Intel’s Israeli workforce hits decade low as more layoffs loom

Company downplays 20,000-job cut report but offers no specifics on regional impact.  

CTech | 14:51, 29.04.25

Intel’s workforce in Israel has dropped to its lowest point in over a decade, underscoring the mounting pressures facing the U.S. chipmaker as it undergoes a sweeping restructuring.

Intel says upcoming layoffs will be less than 20,000—but early retirement won’t be an option

Inside the Intel reckoning: layoffs, leadership, and the long road back to relevance

As of 2025, the company employs 9,350 people in Israel—down from 10,800 in 2023, 11,700 in 2022, and 12,000 in 2021. The last time Intel’s headcount in the country fell this low was in 2013, when it stood at 9,000. And the decline is likely not over as further layoffs are expected later this year.

Intel Haifa office. Intel Haifa office. Intel Haifa office.
----
Work to complete:
A: According to the article on Intel's Israeli workforce, how many people did the company employ in Israel in 2023?
B: Write the next paragraph of the article on Intel's Israeli workforce, starting right after its last line.
The records that come after this article are separate material and are unrelated to it.

Extracted material:
----
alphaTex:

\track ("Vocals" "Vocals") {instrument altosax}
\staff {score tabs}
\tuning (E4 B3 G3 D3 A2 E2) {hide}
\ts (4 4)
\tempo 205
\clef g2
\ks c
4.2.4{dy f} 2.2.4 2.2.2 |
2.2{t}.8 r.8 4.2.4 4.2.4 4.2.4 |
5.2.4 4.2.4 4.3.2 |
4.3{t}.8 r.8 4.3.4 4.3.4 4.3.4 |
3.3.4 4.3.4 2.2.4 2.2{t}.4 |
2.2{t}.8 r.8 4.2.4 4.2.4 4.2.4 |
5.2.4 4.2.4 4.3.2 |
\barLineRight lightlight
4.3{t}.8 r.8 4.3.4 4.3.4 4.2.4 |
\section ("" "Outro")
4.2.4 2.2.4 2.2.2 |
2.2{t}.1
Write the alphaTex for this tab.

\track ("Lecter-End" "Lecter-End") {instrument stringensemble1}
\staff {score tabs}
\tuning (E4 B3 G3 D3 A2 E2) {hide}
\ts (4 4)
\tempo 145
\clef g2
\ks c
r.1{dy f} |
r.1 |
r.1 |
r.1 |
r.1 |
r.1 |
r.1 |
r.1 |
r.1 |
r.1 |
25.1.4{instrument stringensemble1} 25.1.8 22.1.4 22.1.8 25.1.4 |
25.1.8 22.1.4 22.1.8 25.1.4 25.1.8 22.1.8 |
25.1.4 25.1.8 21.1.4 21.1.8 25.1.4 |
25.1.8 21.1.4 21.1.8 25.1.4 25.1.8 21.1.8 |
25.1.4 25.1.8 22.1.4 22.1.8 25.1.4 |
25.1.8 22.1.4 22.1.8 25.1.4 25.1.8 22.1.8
----
Answers for the exercise:
A: 10,800

B:
The reduction comes as Intel implements a broad cost-cutting program and reorganizes internally amid intensifying competition, geopolitical strain, and years of strategic drift.

In an all-hands meeting last Friday, Chief Financial Officer David Zinsner sought to downplay recent reports suggesting more than 20,000 job cuts were imminent. He called the figure inaccurate but acknowledged that the total number of layoffs has yet to be finalized.

Executives said each division will evaluate its own needs and structure, with some staff offered buyouts. But unlike previous years, early retirement packages will not be part of the plan.

Intel currently employs around 109,000 people globally. The company has not said how many of those jobs will be cut, nor which regions or departments will be most affected. The lack of specifics has left employees around the world—and particularly in Israel—in limbo.

The Israeli decline is particularly striking. Once a key pillar of Intel’s global innovation engine, the country now finds itself facing diminishing investment just as the company’s global strategy shifts under new CEO Lip-Bu Tan.

Tan, who took over six weeks ago, has pledged to “return Intel to its engineering roots,” laying out a sweeping overhaul plan in a 1,200-word letter sent to employees last week. He vowed to slash operating expenses to $17 billion this year, and to $16 billion by 2026. Capital expenditures will also fall by $2 billion this year.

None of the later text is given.